From the back of the room, a young man in his early thirties stood. "Actually," the man said, "an observation."

The speaker was dark and thin, dressed in khaki shirt and shorts, precise in his movements and manner. Malcolm recognized him as a paleontologist from Berkeley named Levine, who was spending the Summer at the Institute. Malcolm had never spoken to him, but he knew his reputation: Levine was generally agreed to be the best paleobiologist of his generation, perhaps the best in the world. But most people at the Institute disliked him, finding him pompous and arrogant.

"I agree," Levine continued, "that the fossil record is not helpful in addressing extinction.
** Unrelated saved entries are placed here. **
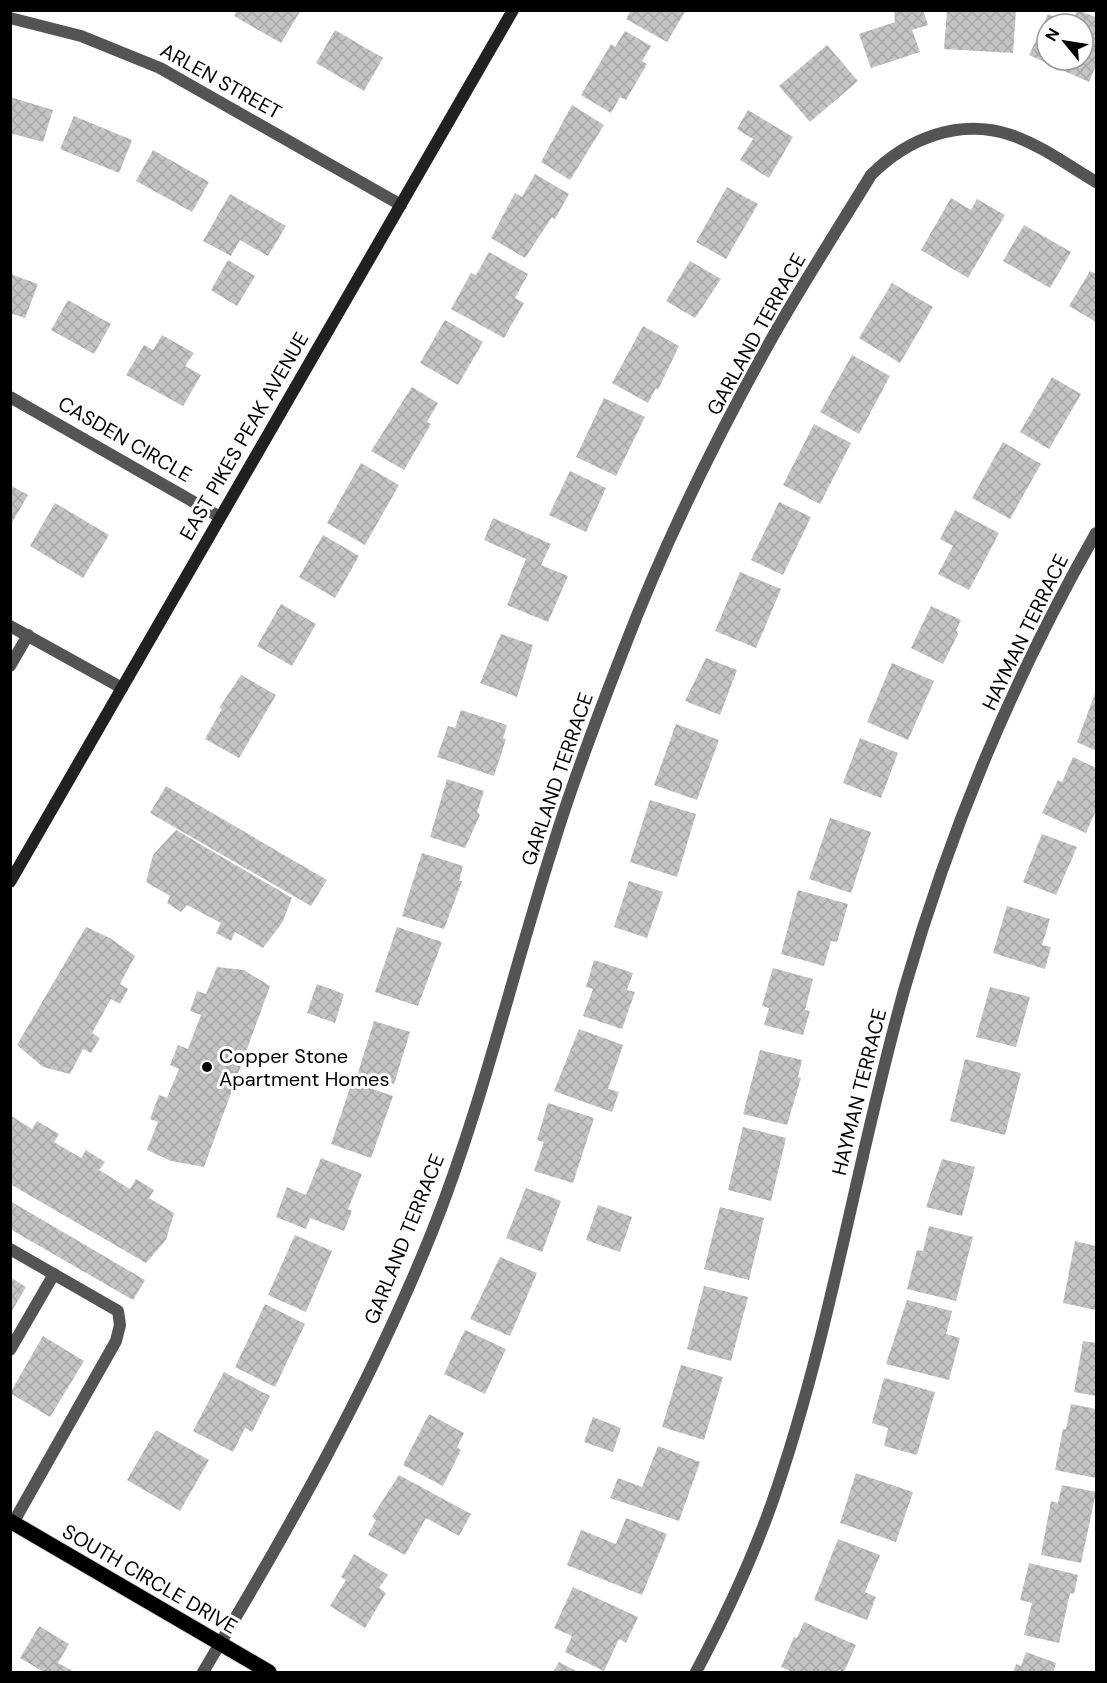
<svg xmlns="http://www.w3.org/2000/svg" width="1107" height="1683" font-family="'DM Sans',sans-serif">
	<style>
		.building { fill: url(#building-cross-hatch) }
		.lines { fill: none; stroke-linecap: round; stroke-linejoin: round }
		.primary-casing { stroke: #dbdbdb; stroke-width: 17 }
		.lane { stroke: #545454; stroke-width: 12 }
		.street { stroke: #545454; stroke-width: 12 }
		.secondary { stroke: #212121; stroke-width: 12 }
		.primary { stroke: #000; stroke-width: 15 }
		.poi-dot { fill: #000; stroke: #fff; stroke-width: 2 }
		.labels { text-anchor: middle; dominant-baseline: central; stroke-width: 6; stroke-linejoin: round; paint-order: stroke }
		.street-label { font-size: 20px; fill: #000; stroke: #fff }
		.poi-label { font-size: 20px; fill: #000; stroke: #fff; text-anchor: start }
	</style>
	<defs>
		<pattern id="building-cross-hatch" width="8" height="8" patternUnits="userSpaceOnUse" patternTransform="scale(1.5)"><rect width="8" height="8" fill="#c4c4c4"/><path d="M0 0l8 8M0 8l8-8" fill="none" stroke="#a7a7a7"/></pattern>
	</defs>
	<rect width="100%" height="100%" fill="#fff"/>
	<g class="building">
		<path d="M237 10H301L281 43 234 16Z"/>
		<path d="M631 10H686L667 42 626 19Z"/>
		<path d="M894 10H923L928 25 912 30 920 52 871 68 859 34 895 22Z"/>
		<path d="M947 10H1016L1013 53 944 49Z"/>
		<path d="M1077 10 1096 17V65L1089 82 1029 55 1048 14 1069 24H1047V60H1083V24H1071Z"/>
		<path d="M335 30 383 58 364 91 316 63Z"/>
		<path d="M625 31 651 46 642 61 647 64 626 100 620 97 611 113 581 95 611 44 615 47Z"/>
		<path d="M827 45 858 81 810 122 779 86Z"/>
		<path d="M10 97 53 110 43 142 10 133Z"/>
		<path d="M572 105 604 125 570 180 541 162Z"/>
		<path d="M748 110 793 137 769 178 740 160 753 139 737 129Z"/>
		<path d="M74 116 132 140 119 173 60 149Z"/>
		<path d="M153 150 209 182 192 212 136 181Z"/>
		<path d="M535 174 569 194 555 219 552 217 525 258 491 238 515 193 522 197Z"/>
		<path d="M727 187 758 204 726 259 696 242Z"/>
		<path d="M230 194 286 226 268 256 240 240 231 256 203 241Z"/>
		<path d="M951 198 971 210 977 199 1005 215 968 278 921 250Z"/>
		<path d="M1024 225 1071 252 1050 288 1003 261Z"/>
		<path d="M489 252 528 274 515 298 524 303 504 338 451 309 471 273 476 275Z"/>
		<path d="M228 260 255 276 237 306 211 290Z"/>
		<path d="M690 261 721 279 695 318 666 301Z"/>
		<path d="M10 271 13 275 38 284 25 318 10 313Z"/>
		<path d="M1090 271 1096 274V322L1069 306Z"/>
		<path d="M892 283 933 307 900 363 859 338Z"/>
		<path d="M68 300 111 324 94 354 51 330Z"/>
		<path d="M445 320 483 342 458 385 420 363Z"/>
		<path d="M643 326 679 346 658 390 656 388 648 403 612 383Z"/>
		<path d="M162 335 194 353 185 366 201 375 183 406 126 375 144 345 153 350Z"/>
		<path d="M852 355 890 376 859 434 820 412Z"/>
		<path d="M1052 377 1081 394 1049 449 1020 432Z"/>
		<path d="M412 387 438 403 427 422 431 424 404 470 371 451Z"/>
		<path d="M604 398 645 417 616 476 576 457Z"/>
		<path d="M814 424 851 443 820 504 783 485Z"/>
		<path d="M1003 442 1041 464 1010 519 972 498Z"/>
		<path d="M361 463 399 485 365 545 327 523Z"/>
		<path d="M570 471 606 488 586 532 549 515Z"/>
		<path d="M10 485 28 495 10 526Z"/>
		<path d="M779 502 811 517 783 575 751 560Z"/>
		<path d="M55 503 109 535 83 578 30 546Z"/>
		<path d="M955 510 999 533 969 590 938 574 953 546 940 539Z"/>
		<path d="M493 518 551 544 541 565 568 576 548 622 507 605 526 559 484 540Z"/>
		<path d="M323 535 359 556 335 598 299 577Z"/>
		<path d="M740 572 781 589 756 648 715 631Z"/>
		<path d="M281 604 316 624 292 666 257 646Z"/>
		<path d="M931 606 961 620 956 630 958 634 943 664 911 648Z"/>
		<path d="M501 634 533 645 517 697 480 683Z"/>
		<path d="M706 658 737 670 720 715 685 701Z"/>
		<path d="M892 663 934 681 908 740 867 722Z"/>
		<path d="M241 675 276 695 239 758 205 739 222 709 219 708Z"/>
		<path d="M1096 691V751L1077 742Z"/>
		<path d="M461 710 507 725 503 738 506 739 494 776 437 757 448 726 455 728Z"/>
		<path d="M676 724 719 740 697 800 654 785Z"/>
		<path d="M860 738 898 753 881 798 843 783Z"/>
		<path d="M1073 757 1096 768V810L1086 833 1042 813 1058 780 1062 782Z"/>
		<path d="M447 779 484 791 477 812 480 815 465 848 430 837Z"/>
		<path d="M166 786 327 880 311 906 150 813Z"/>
		<path d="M650 800 696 814 677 877 630 862Z"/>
		<path d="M830 818 871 832 851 893 809 879Z"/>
		<path d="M176 830 292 898 282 923 263 948 235 932 231 941 216 933 221 923 187 905 181 912 167 903 170 896 146 882 153 855Z"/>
		<path d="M1042 834 1077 847 1056 895 1023 882Z"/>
		<path d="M422 853 463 866 459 881H462L444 929 402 916Z"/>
		<path d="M629 881 663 892 647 938 614 927Z"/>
		<path d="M798 890 848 904 837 942 831 941 824 966 781 954Z"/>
		<path d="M1007 906 1050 919 1042 945 1051 947 1045 969 993 953Z"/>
		<path d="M86 927 110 938 135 956 120 984 128 989 120 1004 111 999 92 1033 100 1038 91 1053 83 1049 70 1074 43 1067 17 1045Z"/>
		<path d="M397 927 442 942 418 1006 375 992Z"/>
		<path d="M594 960 633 973 627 990 635 992 622 1029 583 1016 593 989 586 987Z"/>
		<path d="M217 967 244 970 270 986 204 1167 171 1161 147 1150 158 1122 150 1119 159 1095 167 1098 179 1069 170 1065 178 1045 188 1049 201 1015 190 1011 197 991 206 994Z"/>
		<path d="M773 968 813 979 805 1010 810 1011 803 1035 764 1025 769 1008 762 1006Z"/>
		<path d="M317 984 344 994 335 1023 307 1013Z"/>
		<path d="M990 987 1030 997 1016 1047 976 1037Z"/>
		<path d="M374 1021 410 1032 394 1084 358 1073Z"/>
		<path d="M579 1029 623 1045 608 1089 619 1092 612 1112 554 1091Z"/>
		<path d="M760 1050 802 1060 798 1077 801 1078 787 1125 743 1114Z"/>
		<path d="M965 1059 1021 1073 1005 1135 950 1121Z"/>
		<path d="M352 1082 393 1096 371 1158 331 1144Z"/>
		<path d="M548 1103 594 1118 573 1183 534 1171 544 1142 537 1140Z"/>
		<path d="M10 1115 32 1129 37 1121 59 1134 54 1142 81 1158 86 1150 105 1162 99 1170 130 1189 136 1179 154 1190 149 1198 174 1213 166 1240 146 1263 10 1184Z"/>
		<path d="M743 1127 786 1138 771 1201 728 1190Z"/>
		<path d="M321 1158 362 1174 348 1209 352 1211 344 1231 310 1218 306 1229 276 1217 287 1187 306 1195Z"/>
		<path d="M942 1159 975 1167 962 1216 926 1207Z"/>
		<path d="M526 1188 561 1201 542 1252 506 1238Z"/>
		<path d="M10 1201 145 1280 133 1300 10 1229Z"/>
		<path d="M598 1205 632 1217 620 1252 586 1240Z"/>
		<path d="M720 1207 764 1218 749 1280 704 1269Z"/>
		<path d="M929 1226 973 1237 956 1301 907 1289 917 1250 923 1251Z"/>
		<path d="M295 1235 332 1251 306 1312 268 1295Z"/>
		<path d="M1075 1241 1096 1246V1310L1063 1303Z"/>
		<path d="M500 1257 537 1273 510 1336 470 1319Z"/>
		<path d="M10 1277 26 1287 10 1314Z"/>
		<path d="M704 1286 748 1297 731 1361 687 1349Z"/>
		<path d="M907 1300 952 1311 946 1334 960 1338 949 1380 886 1364Z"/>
		<path d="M265 1304 305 1324 275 1387 235 1367Z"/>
		<path d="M465 1330 506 1349 485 1394 444 1374Z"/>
		<path d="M43 1336 84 1361 50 1417 10 1393Z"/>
		<path d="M1083 1341 1096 1343V1396L1074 1392Z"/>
		<path d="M681 1365 723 1377 704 1440 662 1427Z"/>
		<path d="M224 1372 270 1396 252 1432 245 1428 233 1452 193 1431Z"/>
		<path d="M884 1378 935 1392 917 1455 884 1446 888 1428 872 1423Z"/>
		<path d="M1071 1404 1096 1409V1478L1055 1470 1063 1429H1066Z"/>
		<path d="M429 1414 464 1433 457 1447 461 1450 443 1486 403 1465Z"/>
		<path d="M593 1417 621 1428 613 1452 584 1442Z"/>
		<path d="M156 1430 209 1460 180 1511 127 1480Z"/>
		<path d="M658 1446 700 1462 679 1521 610 1498 618 1478 642 1487Z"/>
		<path d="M856 1473 913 1492 896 1542 840 1523Z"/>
		<path d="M399 1475 471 1514 459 1536 426 1518 405 1555 368 1535 376 1520 372 1517Z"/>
		<path d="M1062 1485 1096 1492 1081 1563 1041 1555 1051 1501 1058 1503Z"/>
		<path d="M626 1518 667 1534 642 1595 567 1565 581 1530 616 1544Z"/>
		<path d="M838 1539 880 1555 865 1592 876 1597 867 1620 814 1600Z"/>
		<path d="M354 1554 388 1575 379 1588 386 1593 365 1628 330 1606 346 1580 341 1577Z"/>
		<path d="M1029 1563 1078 1575 1074 1594 1070 1593 1059 1643 1024 1635 1032 1603 1020 1600Z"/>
		<path d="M573 1587 638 1617 626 1643 619 1639 604 1671 565 1652 572 1636 554 1628Z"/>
		<path d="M804 1622 856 1645 844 1672 838 1670 837 1672H793L781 1667 794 1637 797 1638Z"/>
		<path d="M39 1626 69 1644 58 1663 75 1672H44L20 1658Z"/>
		<path d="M1026 1652 1056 1663 1053 1672H1013L1016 1664 1021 1666Z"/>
		<path d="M559 1662 578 1672H553Z"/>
	</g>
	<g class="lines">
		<g class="primary-casing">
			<path id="primary" d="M10 1521 269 1672"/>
		</g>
		<g class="lane">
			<path d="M10 626 122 688"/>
			<path d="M10 666 28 635"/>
			<path d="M10 1249 118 1311 120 1325 116 1341 13 1523"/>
			<path d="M10 1350 54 1274"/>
		</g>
		<g class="street">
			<path d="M10 18 81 36 160 68 401 205"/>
			<path d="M10 397 220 517"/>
			<path d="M203 1672C288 1531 370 1386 432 1232 482 1107 512 974 553 846 573 780 598 715 623 651 664 544 716 438 772 338 803 283 838 229 871 175 908 138 959 118 1011 135 1041 145 1069 166 1096 182"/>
			<path d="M696 1672C725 1617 752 1560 773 1500 831 1333 857 1157 905 987 950 830 1015 675 1096 533"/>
		</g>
		<path class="secondary" d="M10 882 513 10"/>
		<use href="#primary" class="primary"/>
	</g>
	<circle class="poi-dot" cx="207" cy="1067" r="6"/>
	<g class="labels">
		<g class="street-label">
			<text transform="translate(221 81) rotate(29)">ARLEN STREET</text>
			<text transform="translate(756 334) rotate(-61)">GARLAND TERRACE</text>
			<text transform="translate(244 436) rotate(-60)">EAST PIKES PEAK AVENUE</text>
			<text transform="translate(125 439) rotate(30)">CASDEN CIRCLE</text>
			<text transform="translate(1025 632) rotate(-64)">HAYMAN TERRACE</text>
			<text transform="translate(557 779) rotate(-71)">GARLAND TERRACE</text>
			<text transform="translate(859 1092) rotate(-76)">HAYMAN TERRACE</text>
			<text transform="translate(404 1239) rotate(-68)">GARLAND TERRACE</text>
			<text transform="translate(150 1579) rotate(30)">SOUTH CIRCLE DRIVE</text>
		</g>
		<g class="poi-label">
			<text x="219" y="1056">Copper Stone<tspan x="219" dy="23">Apartment Homes</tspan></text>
		</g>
	</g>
	<rect width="1107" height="1683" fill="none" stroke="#000000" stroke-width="24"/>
	<g transform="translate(1065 42) rotate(300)"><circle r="28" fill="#ffffff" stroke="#999999" stroke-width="1.5"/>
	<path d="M0-4.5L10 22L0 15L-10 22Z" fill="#000000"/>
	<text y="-9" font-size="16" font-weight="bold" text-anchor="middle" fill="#000000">N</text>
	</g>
</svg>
Particularly if your thesis is that behavior is the cause of extinction - because bones don't tell us much about behavior. But I disagree that your behavioral thesis is untestable. In point of fact, it implies an outcome. Although perhaps you haven't yet thought of it."

The room was silent. At the podium, Malcolm frowned. The eminent mathematician was not accustomed to being told he had not thought through his ideas. "What's your point," he said.
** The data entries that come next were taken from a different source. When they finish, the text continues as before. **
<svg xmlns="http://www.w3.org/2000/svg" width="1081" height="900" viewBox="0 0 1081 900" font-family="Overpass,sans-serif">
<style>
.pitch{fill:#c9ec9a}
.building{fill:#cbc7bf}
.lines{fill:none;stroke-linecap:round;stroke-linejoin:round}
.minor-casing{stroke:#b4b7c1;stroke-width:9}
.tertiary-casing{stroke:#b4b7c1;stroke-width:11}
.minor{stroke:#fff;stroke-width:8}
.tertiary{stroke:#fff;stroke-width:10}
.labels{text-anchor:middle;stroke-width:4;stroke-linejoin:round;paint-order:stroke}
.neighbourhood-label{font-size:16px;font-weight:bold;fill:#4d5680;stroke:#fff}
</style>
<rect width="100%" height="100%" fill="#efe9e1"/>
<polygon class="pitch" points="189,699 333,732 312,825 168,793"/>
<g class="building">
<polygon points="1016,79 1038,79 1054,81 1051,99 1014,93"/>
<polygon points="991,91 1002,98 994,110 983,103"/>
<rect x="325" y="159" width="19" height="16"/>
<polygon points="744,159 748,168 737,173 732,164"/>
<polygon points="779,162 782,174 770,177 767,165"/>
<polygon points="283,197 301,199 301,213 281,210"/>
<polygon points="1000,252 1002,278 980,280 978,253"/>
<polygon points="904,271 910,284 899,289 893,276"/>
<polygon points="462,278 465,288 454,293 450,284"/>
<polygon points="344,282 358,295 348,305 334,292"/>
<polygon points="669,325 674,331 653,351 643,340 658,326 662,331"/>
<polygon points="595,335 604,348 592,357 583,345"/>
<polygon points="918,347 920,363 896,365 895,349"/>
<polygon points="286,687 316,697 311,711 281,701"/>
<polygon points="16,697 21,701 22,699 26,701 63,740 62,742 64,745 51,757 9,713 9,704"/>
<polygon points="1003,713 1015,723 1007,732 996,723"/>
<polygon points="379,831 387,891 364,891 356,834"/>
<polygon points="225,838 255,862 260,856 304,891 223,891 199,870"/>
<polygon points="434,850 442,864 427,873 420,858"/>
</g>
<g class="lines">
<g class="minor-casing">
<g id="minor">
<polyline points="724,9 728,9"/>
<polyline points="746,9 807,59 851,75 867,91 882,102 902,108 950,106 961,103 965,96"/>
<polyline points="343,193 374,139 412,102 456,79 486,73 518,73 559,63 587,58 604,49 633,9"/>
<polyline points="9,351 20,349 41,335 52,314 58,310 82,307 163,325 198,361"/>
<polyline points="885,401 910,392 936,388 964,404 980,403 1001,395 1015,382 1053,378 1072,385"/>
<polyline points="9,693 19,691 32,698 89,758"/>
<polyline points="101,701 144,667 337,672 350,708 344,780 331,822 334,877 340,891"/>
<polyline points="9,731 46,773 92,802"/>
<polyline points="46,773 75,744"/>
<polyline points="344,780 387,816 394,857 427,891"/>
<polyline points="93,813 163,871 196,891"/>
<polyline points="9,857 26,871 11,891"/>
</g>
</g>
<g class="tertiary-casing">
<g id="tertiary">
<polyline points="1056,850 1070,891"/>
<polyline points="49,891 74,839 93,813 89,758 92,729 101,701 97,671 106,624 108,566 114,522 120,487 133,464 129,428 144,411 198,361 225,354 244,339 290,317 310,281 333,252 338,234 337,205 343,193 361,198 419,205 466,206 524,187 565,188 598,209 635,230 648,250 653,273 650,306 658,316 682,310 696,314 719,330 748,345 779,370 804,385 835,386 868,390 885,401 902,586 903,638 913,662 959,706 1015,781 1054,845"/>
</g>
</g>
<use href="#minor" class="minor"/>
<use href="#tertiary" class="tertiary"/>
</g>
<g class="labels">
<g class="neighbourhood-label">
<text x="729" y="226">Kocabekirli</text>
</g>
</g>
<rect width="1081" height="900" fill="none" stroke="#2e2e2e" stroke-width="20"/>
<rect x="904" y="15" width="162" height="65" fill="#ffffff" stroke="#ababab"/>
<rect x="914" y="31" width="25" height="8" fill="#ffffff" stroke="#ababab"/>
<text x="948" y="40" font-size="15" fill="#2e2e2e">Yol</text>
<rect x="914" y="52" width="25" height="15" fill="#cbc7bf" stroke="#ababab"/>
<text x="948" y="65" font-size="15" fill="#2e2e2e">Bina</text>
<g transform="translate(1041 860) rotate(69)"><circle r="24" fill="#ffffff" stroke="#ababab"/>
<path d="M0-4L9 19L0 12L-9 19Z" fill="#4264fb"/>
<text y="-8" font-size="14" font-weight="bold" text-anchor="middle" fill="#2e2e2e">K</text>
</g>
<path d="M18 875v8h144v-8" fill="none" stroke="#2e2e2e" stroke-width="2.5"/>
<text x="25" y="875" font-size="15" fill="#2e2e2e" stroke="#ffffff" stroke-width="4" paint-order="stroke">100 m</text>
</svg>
Levine appeared indifferent to the tension in the room. "Just this," he said. "During the Cretaceous, Dinosauria were widely distributed across the planet, We have found their remains on every continent, and in every climatic zone - even in the Antarctic. Now. If their extinction was really the result of their behavior, and not the consequence of a Catastrophe, or a disease, or a change in plant life, or any of the other broad-scale explanations that have been proposed, then it seems to me highly unlikely that they all changed their behavior at the same time, everywhere. And that in turn means that there may well be some remnants of these animals still alive on the earth. Why couldn't you look for them?"

"You could," Malcolm said coldly, "if that amused you. And if you had no more compelling use for your time."